• **EXCERPTED RECORDS**
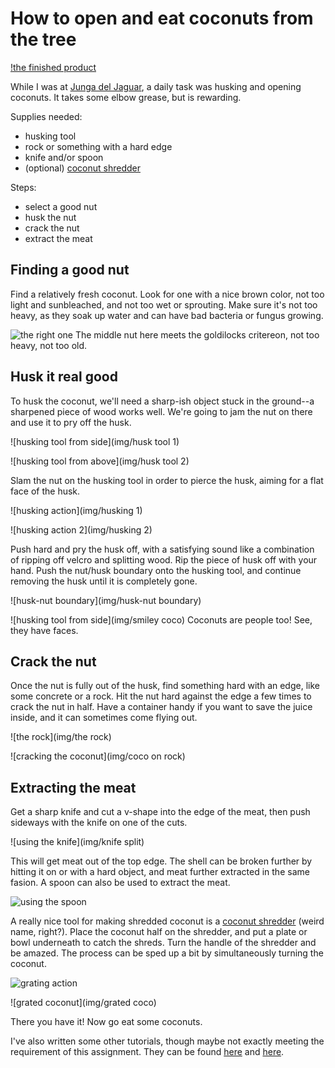 # How to open and eat coconuts from the tree

[!the finished product](img/cocoSpoon.jpg)

While I was at [Junga del Jaguar](http://www.jungladeljaguar.com/), a daily task was husking and opening coconuts.  It takes some elbow grease, but is rewarding.

Supplies needed:
*   husking tool
*   rock or something with a hard edge
*   knife and/or spoon
*   (optional) [coconut shredder](http://www.desiclik.com/coconut-scrapper-w-vacuum-base-pr-18648.html)

Steps:
*   select a good nut
*   husk the nut
*   crack the nut
*   extract the meat

## Finding a good nut
Find a relatively fresh coconut.  Look for one with a nice brown color, not too light and sunbleached, and not too wet or sprouting.  Make sure it's not too heavy, as they soak up water and can have bad bacteria or fungus growing.

![the right one](img/bestNut)
The middle nut here meets the goldilocks critereon, not too heavy, not too old.

## Husk it real good
To husk the coconut, we'll need a sharp-ish object stuck in the ground--a sharpened piece of wood works well.  We're going to jam the nut on there and use it to pry off the husk.

![husking tool from side](img/husk tool 1)

![husking tool from above](img/husk tool 2)

Slam the nut on the husking tool in order to pierce the husk, aiming for a flat face of the husk.

![husking action](img/husking 1)

![husking action 2](img/husking 2)

Push hard and pry the husk off, with a satisfying sound like a combination of ripping off velcro and splitting wood.  Rip the piece of husk off with your hand.  Push the nut/husk boundary onto the husking tool, and continue removing the husk until it is completely gone.

![husk-nut boundary](img/husk-nut boundary)

![husking tool from side](img/smiley coco)
Coconuts are people too! See, they have faces.

## Crack the nut
Once the nut is fully out of the husk, find something hard with an edge, like some concrete or a rock.  Hit the nut hard against the edge a few times to crack the nut in half.  Have a container handy if you want to save the juice inside, and it can sometimes come flying out.

![the rock](img/the rock)

![cracking the coconut](img/coco on rock)

## Extracting the meat

Get a sharp knife and cut a v-shape into the edge of the meat, then push sideways with the knife on one of the cuts.  

![using the knife](img/knife split)

This will get meat out of the top edge.  The shell can be broken further by hitting it on or with a hard object, and meat further extracted in the same fasion.  A spoon can also be used to extract the meat.

![using the spoon](img/cocoSpoon)

A really nice tool for making shredded coconut is a [coconut shredder](http://www.desiclik.com/coconut-scrapper-w-vacuum-base-pr-18648.html) (weird name, right?).  Place the coconut half on the shredder, and put a plate or bowl underneath to catch the shreds.  Turn the handle of the shredder and be amazed.  The process can be sped up a bit by simultaneously turning the coconut.

![grating action](img/grating)

![grated coconut](img/grated coco)

There you have it!  Now go eat some coconuts.

I've also written some other tutorials, though maybe not exactly meeting the requirement of this assignment.  They can be found [here](http://wordsforthewise.github.io/gettingStartedWithNodeMCUWindows/) and [here](http://wordsforthewise.github.io/DIY-air-quality-device/).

• **ABOUT THIS TASK**
Since the pictures are not wanted, transcribe the rest of the listing above exactly.

• **ANSWER SPACE**
 # How to open and eat coconuts from the tree

[!the finished product](img/cocoSpoon.jpg)

While I was at [Junga del Jaguar](http://www.jungladeljaguar.com/), a daily task was husking and opening coconuts.  It takes some elbow grease, but is rewarding.

Supplies needed:
*   husking tool
*   rock or something with a hard edge
*   knife and/or spoon
*   (optional) [coconut shredder](http://www.desiclik.com/coconut-scrapper-w-vacuum-base-pr-18648.html)

Steps:
*   select a good nut
*   husk the nut
*   crack the nut
*   extract the meat

## Finding a good nut
Find a relatively fresh coconut.  Look for one with a nice brown color, not too light and sunbleached, and not too wet or sprouting.  Make sure it's not too heavy, as they soak up water and can have bad bacteria or fungus growing.

![the right one](img/bestNut)
The middle nut here meets the goldilocks critereon, not too heavy, not too old.

## Husk it real good
To husk the coconut, we'll need a sharp-ish object stuck in the ground--a sharpened piece of wood works well.  We're going to jam the nut on there and use it to pry off the husk.

![husking tool from side](img/husk tool 1)

![husking tool from above](img/husk tool 2)

Slam the nut on the husking tool in order to pierce the husk, aiming for a flat face of the husk.

![husking action](img/husking 1)

![husking action 2](img/husking 2)

Push hard and pry the husk off, with a satisfying sound like a combination of ripping off velcro and splitting wood.  Rip the piece of husk off with your hand.  Push the nut/husk boundary onto the husking tool, and continue removing the husk until it is completely gone.

![husk-nut boundary](img/husk-nut boundary)

![husking tool from side](img/smiley coco)
Coconuts are people too! See, they have faces.

## Crack the nut
Once the nut is fully out of the husk, find something hard with an edge, like some concrete or a rock.  Hit the nut hard against the edge a few times to crack the nut in half.  Have a container handy if you want to save the juice inside, and it can sometimes come flying out.

![the rock](img/the rock)

![cracking the coconut](img/coco on rock)

## Extracting the meat

Get a sharp knife and cut a v-shape into the edge of the meat, then push sideways with the knife on one of the cuts.  

![using the knife](img/knife split)

This will get meat out of the top edge.  The shell can be broken further by hitting it on or with a hard object, and meat further extracted in the same fasion.  A spoon can also be used to extract the meat.

![using the spoon](img/cocoSpoon)

A really nice tool for making shredded coconut is a [coconut shredder](http://www.desiclik.com/coconut-scrapper-w-vacuum-base-pr-18648.html) (weird name, right?).  Place the coconut half on the shredder, and put a plate or bowl underneath to catch the shreds.  Turn the handle of the shredder and be amazed.  The process can be sped up a bit by simultaneously turning the coconut.

![grating action](img/grating)

![grated coconut](img/grated coco)

There you have it!  Now go eat some coconuts.

I've also written some other tutorials, though maybe not exactly meeting the requirement of this assignment.  They can be found [here](http://wordsforthewise.github.io/gettingStartedWithNodeMCUWindows/) and [here](http://wordsforthewise.github.io/DIY-air-quality-device/).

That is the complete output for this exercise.